* ABOUT THIS TASK *
The job is to find each line in the entries holding the string "deactivate" and copy that line.

Saved entries:
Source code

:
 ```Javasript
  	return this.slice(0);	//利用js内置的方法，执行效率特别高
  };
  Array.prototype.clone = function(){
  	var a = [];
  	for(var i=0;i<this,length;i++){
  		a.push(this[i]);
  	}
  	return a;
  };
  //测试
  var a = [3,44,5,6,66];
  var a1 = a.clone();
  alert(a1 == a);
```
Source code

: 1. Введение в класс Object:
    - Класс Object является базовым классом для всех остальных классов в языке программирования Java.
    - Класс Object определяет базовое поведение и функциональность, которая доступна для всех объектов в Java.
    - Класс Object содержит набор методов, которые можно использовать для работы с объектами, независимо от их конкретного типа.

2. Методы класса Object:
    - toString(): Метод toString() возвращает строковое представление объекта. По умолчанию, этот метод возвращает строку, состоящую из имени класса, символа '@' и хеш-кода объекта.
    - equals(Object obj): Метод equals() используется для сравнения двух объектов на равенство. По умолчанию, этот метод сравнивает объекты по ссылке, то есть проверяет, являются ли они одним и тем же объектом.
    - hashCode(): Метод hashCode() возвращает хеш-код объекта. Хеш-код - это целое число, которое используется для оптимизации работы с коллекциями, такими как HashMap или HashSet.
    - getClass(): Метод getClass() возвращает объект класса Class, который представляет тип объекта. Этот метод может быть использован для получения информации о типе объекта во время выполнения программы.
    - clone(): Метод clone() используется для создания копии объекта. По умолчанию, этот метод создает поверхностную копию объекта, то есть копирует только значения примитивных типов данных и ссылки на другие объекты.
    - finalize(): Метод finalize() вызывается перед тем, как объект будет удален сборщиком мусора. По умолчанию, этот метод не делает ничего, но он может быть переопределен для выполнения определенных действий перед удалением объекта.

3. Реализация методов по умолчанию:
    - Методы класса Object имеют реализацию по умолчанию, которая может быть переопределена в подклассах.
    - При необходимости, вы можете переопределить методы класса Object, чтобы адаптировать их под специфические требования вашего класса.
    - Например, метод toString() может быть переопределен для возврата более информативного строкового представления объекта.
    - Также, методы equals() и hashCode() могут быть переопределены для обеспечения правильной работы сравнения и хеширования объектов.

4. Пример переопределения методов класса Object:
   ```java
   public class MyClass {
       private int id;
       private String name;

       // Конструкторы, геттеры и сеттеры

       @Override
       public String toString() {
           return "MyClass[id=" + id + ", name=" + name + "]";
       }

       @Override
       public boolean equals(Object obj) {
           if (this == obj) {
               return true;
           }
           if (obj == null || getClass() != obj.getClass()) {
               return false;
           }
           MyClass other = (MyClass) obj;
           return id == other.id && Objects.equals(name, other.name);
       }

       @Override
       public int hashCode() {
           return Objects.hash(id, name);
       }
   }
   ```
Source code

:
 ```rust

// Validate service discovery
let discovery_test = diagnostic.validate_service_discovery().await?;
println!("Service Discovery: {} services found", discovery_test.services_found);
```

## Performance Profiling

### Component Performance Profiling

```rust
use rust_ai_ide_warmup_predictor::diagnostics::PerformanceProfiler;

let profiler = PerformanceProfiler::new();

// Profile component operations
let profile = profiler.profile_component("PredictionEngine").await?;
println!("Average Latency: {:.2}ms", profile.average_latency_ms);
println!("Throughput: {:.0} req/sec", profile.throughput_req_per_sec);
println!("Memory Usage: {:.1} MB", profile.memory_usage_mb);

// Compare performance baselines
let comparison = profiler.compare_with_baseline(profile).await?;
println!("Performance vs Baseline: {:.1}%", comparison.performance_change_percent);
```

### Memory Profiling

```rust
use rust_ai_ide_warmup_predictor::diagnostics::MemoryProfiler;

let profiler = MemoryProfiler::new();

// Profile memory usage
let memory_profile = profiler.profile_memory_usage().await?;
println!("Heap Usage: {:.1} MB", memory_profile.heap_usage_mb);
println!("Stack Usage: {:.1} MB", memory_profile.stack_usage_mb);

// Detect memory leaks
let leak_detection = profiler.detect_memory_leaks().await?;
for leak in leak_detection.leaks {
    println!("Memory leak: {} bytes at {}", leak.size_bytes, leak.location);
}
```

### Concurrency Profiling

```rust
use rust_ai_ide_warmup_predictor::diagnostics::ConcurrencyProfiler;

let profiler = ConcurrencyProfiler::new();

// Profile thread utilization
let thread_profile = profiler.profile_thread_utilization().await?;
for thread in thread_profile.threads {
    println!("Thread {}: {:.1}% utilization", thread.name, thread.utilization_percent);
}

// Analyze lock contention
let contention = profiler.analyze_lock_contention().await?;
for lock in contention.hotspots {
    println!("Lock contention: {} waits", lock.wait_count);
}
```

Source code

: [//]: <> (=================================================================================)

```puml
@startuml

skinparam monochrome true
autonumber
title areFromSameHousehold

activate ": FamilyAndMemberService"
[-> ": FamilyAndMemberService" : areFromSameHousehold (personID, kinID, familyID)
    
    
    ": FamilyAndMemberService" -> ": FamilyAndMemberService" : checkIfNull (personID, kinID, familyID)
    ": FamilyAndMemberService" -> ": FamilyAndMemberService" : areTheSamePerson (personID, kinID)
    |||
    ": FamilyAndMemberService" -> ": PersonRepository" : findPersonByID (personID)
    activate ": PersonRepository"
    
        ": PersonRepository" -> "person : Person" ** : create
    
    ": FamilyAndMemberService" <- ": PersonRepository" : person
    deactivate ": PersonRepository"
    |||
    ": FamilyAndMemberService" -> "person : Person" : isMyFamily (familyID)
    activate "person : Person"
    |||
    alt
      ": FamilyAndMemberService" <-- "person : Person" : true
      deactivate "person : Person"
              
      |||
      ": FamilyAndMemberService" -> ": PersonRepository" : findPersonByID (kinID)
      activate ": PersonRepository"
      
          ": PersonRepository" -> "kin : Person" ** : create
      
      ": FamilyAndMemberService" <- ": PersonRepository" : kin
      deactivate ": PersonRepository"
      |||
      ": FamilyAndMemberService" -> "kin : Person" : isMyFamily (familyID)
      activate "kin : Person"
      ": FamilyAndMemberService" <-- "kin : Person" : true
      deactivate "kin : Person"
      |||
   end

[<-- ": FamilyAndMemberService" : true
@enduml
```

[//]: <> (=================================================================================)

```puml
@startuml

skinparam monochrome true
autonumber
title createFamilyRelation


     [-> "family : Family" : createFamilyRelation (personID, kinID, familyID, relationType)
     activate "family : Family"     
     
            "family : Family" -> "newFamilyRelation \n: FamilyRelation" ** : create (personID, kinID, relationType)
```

* FINISHED TASK *
    deactivate ": PersonRepository"
      deactivate "person : Person"
      deactivate ": PersonRepository"
      deactivate "kin : Person"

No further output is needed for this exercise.